PHP DOMDocument nodeValue discards UTF-8 literal characters instead of encoded

Question

PHP DOMDocument nodeValue discards UTF-8 literal characters instead of encoded

I had a problem similar to this question :

nodeValue from DomDocument returning weird characters in PHP

The root cause I found can be mimicked with mb_convert_encoding ()

In my unit tests, this finally caught the problem:

$test = mb_convert_encoding('é', "UTF-8"); $this->assertTrue(mb_check_encoding($test,'UTF-8'),'data is UTF-8'); $this->assertTrue($this->rw->checkEncoding($test,'UTF-8'),'data is UTF-8'); $this->assertIdentical($test,html_entity_decode('&Atilde;&copy;',ENT_QUOTES,'UTF-8'),'values match');

The unusual value of UTF-8 data seems to be drawing to a close, and the base code page of the system PHP is running on is most likely not UTF-8.

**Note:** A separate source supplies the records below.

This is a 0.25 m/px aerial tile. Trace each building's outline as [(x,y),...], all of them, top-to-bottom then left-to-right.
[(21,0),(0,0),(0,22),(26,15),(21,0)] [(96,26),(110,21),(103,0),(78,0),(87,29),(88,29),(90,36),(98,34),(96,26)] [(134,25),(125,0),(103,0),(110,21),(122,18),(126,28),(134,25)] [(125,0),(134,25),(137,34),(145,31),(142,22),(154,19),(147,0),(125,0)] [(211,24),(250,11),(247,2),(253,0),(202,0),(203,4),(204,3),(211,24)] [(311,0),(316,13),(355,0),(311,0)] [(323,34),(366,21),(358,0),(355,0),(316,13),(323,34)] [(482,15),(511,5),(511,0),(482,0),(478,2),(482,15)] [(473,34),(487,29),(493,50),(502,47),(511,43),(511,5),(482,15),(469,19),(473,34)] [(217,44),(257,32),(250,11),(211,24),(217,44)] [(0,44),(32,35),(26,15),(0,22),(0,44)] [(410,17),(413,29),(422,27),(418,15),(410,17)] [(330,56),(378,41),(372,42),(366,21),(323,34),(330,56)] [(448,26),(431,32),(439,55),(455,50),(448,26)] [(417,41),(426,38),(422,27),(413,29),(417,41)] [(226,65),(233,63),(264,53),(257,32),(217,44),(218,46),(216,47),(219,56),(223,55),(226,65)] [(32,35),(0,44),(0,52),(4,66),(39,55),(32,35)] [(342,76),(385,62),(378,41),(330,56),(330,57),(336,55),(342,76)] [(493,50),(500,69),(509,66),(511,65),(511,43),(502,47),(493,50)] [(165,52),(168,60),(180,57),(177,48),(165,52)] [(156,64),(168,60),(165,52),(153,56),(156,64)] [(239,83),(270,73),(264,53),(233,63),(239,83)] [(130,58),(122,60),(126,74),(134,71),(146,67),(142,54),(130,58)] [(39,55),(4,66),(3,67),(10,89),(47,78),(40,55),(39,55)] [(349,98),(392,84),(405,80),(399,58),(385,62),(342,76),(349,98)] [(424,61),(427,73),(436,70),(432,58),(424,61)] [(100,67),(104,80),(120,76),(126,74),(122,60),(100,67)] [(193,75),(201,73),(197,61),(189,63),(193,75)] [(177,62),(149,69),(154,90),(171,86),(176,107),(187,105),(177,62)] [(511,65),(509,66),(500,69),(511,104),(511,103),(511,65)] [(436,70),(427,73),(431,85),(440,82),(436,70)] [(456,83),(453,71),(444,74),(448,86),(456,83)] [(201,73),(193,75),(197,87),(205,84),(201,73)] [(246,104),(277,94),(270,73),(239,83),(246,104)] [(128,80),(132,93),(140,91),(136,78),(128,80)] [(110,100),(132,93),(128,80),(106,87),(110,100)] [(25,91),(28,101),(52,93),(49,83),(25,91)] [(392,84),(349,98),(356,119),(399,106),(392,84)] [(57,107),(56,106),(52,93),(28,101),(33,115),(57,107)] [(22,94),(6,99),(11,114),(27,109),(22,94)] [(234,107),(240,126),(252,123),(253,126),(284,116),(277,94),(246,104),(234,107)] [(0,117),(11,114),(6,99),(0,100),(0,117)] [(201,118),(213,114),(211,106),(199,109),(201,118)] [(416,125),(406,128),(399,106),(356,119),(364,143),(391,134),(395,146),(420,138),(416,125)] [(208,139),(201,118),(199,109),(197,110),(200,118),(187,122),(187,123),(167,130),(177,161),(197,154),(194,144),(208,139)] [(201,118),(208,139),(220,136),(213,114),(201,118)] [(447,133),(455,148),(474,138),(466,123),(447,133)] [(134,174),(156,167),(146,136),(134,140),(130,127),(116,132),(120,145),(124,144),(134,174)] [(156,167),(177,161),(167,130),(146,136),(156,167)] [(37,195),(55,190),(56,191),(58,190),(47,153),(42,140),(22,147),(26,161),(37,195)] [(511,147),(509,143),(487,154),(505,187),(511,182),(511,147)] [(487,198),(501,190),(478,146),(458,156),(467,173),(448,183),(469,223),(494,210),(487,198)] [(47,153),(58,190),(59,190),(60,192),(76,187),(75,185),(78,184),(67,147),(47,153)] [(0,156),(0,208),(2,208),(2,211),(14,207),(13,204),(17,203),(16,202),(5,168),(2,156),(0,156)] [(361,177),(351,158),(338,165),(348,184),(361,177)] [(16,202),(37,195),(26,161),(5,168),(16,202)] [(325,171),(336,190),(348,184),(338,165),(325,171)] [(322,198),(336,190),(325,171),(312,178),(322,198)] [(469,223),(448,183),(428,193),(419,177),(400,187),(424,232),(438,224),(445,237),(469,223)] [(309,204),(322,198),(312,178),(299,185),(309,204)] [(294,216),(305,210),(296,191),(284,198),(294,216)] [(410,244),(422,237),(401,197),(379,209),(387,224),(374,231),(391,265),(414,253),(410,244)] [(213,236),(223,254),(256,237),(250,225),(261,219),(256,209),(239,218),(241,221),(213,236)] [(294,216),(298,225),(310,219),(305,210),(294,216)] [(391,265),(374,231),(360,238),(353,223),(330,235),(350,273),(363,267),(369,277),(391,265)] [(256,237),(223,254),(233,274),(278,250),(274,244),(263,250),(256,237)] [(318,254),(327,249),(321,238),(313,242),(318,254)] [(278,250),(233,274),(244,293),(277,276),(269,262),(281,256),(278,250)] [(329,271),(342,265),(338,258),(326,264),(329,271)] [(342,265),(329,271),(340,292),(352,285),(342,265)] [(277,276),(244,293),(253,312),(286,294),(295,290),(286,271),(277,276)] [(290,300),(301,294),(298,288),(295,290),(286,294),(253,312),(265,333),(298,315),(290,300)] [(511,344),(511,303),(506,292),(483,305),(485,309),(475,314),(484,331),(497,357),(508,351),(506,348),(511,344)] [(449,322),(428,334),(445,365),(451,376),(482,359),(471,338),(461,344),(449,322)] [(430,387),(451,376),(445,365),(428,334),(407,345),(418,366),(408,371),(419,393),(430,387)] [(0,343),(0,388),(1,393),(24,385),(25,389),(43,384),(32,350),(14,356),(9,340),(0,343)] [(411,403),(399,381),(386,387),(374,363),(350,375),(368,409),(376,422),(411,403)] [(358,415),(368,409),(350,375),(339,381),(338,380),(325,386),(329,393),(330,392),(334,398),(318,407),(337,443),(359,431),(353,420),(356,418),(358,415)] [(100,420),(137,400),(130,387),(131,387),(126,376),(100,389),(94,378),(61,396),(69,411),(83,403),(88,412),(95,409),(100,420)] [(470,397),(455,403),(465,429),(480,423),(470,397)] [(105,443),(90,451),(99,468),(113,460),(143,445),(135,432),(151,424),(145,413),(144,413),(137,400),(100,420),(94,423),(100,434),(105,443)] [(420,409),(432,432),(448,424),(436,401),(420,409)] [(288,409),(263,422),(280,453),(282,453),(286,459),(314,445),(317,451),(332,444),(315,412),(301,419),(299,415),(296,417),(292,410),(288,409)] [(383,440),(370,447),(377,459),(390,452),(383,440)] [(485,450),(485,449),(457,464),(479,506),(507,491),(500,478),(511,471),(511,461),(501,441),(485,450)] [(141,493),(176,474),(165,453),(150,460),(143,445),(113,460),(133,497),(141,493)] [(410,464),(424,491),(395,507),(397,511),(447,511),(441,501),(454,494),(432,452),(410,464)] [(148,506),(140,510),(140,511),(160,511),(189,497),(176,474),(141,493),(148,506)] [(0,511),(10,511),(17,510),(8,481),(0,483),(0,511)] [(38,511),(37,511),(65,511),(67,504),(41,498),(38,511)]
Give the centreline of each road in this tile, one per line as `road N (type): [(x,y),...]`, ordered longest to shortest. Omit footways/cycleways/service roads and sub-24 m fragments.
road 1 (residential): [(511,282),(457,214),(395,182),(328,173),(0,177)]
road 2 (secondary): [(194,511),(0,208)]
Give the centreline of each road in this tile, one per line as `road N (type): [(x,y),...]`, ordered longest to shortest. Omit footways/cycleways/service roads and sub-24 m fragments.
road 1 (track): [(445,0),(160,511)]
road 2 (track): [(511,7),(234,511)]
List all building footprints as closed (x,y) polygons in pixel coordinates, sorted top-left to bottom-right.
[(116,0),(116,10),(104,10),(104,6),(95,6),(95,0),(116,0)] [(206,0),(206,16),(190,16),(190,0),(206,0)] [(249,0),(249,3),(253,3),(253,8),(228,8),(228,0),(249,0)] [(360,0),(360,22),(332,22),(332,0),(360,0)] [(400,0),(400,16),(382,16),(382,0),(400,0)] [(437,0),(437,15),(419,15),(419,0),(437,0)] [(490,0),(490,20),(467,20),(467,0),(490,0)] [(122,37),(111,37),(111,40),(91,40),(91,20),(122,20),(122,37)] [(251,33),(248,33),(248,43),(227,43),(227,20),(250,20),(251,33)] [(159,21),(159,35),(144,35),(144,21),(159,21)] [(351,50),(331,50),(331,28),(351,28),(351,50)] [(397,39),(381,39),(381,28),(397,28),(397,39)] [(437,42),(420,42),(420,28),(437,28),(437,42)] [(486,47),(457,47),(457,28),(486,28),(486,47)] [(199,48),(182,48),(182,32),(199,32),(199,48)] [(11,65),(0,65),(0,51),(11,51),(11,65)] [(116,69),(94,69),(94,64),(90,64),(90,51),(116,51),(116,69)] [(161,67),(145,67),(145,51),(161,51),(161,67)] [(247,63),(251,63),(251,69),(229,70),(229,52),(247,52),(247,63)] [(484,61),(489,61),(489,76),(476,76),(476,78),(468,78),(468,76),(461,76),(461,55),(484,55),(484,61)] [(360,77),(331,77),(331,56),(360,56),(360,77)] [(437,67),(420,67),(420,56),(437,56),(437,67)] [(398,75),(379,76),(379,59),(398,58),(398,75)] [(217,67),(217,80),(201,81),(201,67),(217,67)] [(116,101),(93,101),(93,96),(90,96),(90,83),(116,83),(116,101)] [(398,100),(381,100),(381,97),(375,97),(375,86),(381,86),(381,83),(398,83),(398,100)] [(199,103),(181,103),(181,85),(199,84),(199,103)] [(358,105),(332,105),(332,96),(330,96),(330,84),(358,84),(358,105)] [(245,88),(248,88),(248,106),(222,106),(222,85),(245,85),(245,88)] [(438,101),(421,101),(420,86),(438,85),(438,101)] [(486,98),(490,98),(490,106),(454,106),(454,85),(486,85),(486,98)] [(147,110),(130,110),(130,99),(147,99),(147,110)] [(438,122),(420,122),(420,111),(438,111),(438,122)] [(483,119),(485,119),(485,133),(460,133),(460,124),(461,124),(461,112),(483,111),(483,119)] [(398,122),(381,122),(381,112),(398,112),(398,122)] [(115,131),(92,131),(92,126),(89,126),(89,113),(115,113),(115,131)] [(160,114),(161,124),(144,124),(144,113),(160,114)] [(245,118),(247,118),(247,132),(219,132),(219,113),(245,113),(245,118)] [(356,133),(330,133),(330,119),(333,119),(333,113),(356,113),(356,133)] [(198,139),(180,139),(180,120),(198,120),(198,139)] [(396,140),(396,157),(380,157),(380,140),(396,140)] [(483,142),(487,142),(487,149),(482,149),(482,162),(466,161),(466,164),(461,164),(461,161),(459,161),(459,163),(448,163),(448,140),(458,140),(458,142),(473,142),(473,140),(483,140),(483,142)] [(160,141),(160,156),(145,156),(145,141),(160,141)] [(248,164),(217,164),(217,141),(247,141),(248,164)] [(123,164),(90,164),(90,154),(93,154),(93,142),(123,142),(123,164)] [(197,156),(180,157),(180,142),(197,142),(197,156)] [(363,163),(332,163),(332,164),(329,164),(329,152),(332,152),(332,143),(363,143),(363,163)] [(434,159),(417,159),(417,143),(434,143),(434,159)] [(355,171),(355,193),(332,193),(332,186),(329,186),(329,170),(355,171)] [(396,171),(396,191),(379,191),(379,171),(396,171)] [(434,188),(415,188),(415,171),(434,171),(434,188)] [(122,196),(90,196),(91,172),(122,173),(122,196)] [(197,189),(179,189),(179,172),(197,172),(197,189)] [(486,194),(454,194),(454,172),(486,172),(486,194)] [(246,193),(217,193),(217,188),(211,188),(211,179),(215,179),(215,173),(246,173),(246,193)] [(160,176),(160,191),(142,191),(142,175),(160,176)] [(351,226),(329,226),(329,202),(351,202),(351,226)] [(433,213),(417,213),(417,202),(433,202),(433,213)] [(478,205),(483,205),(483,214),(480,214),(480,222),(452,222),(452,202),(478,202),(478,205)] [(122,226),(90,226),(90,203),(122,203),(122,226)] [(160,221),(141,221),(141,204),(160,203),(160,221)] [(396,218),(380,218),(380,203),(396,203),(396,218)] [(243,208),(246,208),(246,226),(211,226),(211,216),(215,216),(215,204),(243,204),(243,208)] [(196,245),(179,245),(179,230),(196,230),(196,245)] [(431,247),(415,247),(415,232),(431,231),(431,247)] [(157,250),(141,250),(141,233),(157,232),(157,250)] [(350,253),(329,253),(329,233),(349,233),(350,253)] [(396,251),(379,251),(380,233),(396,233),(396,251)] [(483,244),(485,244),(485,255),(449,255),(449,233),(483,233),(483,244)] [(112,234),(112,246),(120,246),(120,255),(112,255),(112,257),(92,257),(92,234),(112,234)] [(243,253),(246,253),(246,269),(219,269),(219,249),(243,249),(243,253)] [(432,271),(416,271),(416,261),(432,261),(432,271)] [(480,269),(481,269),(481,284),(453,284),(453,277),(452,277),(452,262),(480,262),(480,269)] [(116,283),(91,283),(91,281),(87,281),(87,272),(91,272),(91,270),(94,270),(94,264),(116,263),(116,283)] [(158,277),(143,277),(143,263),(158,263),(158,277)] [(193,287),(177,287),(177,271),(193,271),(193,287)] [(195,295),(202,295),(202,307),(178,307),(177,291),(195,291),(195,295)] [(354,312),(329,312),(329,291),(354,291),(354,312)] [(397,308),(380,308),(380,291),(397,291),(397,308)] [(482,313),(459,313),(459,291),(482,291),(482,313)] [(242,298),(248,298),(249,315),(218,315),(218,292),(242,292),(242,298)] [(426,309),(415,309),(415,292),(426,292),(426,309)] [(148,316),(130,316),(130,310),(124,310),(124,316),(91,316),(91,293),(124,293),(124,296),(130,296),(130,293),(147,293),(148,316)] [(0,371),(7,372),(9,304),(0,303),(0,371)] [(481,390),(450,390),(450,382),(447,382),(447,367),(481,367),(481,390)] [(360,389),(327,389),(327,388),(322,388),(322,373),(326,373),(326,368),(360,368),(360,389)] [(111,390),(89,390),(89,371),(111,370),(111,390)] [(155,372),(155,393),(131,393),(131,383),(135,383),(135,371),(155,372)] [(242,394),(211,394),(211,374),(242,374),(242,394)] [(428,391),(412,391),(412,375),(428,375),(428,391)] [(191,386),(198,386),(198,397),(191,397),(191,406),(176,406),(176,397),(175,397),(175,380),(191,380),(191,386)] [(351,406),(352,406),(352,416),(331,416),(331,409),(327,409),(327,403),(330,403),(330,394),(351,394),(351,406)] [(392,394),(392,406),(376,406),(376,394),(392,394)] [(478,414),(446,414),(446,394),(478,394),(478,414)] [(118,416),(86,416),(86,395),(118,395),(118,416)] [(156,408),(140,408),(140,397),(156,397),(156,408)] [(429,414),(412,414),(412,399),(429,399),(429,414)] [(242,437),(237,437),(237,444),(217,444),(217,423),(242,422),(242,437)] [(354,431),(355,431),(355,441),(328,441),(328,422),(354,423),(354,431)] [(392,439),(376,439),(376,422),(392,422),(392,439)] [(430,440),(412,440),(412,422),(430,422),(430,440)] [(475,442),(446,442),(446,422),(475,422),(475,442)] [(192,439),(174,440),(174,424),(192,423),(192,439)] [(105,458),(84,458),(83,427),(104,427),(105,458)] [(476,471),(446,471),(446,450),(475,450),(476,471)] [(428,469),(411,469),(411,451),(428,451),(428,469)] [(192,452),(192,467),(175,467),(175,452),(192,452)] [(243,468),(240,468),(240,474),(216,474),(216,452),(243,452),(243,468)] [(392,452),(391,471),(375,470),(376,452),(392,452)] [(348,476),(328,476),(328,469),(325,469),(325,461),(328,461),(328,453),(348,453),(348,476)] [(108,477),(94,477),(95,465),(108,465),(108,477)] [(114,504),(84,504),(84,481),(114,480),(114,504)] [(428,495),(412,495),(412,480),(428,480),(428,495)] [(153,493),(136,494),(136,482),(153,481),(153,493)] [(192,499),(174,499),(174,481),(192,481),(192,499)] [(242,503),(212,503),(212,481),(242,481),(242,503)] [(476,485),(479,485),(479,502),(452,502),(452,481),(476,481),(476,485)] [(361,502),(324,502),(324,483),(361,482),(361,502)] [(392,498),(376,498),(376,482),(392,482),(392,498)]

Until complete parsing (with the implementation of HTML5lib, which is reset to DOMDocument), the lines remain clean, UTF-8 is friendly. Only when sending data using

 $span->nodeValue

I see a failure in coding stability.

My hunch is that htmlentities will be caught to export domdocument to nodeValue uses an encoding converter, but ignores the value of inline encoding.

Given that my problem is with HTML5, I thought it would be directly related to the novelty of the implementation, but it seems to be a broader problem. I could not find any information on this issue related to the DOMDocument by searching except for the question mentioned at the beginning.

UPDATE

In the name of moving forward, I switched from HTML5lib and DOMDocument to Simple HTML DOM , and it exports a purely shielded html which I can then parse back to the correct UTF-8 objects.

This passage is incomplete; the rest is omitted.